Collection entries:

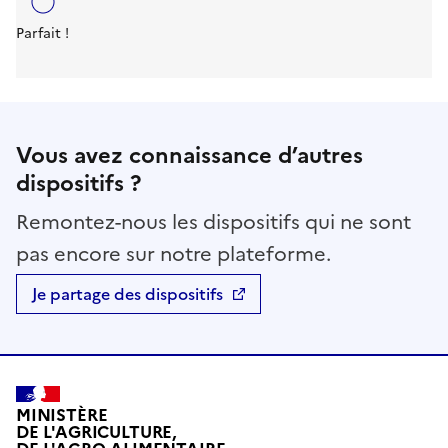
Parfait !
Vous avez connaissance d’autres
dispositifs ?
Remontez-nous les dispositifs qui ne sont
pas encore sur notre plateforme.
Je partage des dispositifs
MINISTÈRE
DE L'AGRICULTURE,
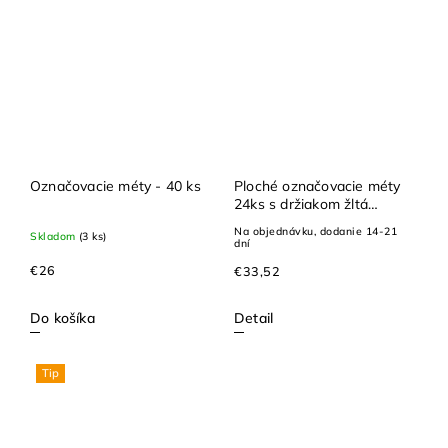
Označovacie méty - 40 ks
Ploché označovacie méty
24ks s držiakom žltá
oranžová
Na objednávku, dodanie 14-21
Skladom
(3 ks)
dní
€26
€33,52
Do košíka
Detail
Tip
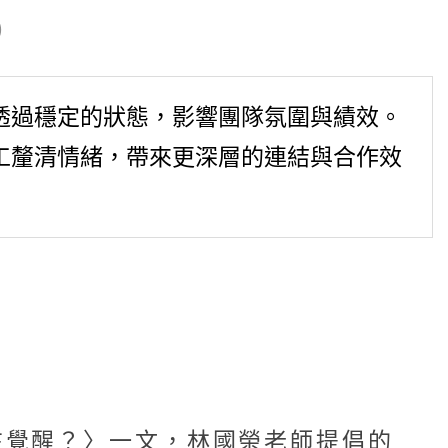
)
透過穩定的狀態，影響團隊氛圍與績效。
工釐清情緒，帶來更深層的連結與合作效
？
在覺醒？〉一文，林國榮老師提倡的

▶ _PROBLEM TO SOLVE_: Each line above must be repeated exactly in the answer, with pictures omitted.

▶ _EXERCISE SOLUTION_:
Parfait !
Vous avez connaissance d’autres
dispositifs ?
Remontez-nous les dispositifs qui ne sont
pas encore sur notre plateforme.
Je partage des dispositifs
MINISTÈRE
DE L'AGRICULTURE,
Označovacie méty - 40 ks
Ploché označovacie méty
24ks s držiakom žltá
oranžová
Na objednávku, dodanie 14-21
Skladom
(3 ks)
dní
€26
€33,52
Do košíka
Detail
Tip
)
透過穩定的狀態，影響團隊氛圍與績效。
工釐清情緒，帶來更深層的連結與合作效
？
在覺醒？〉一文，林國榮老師提倡的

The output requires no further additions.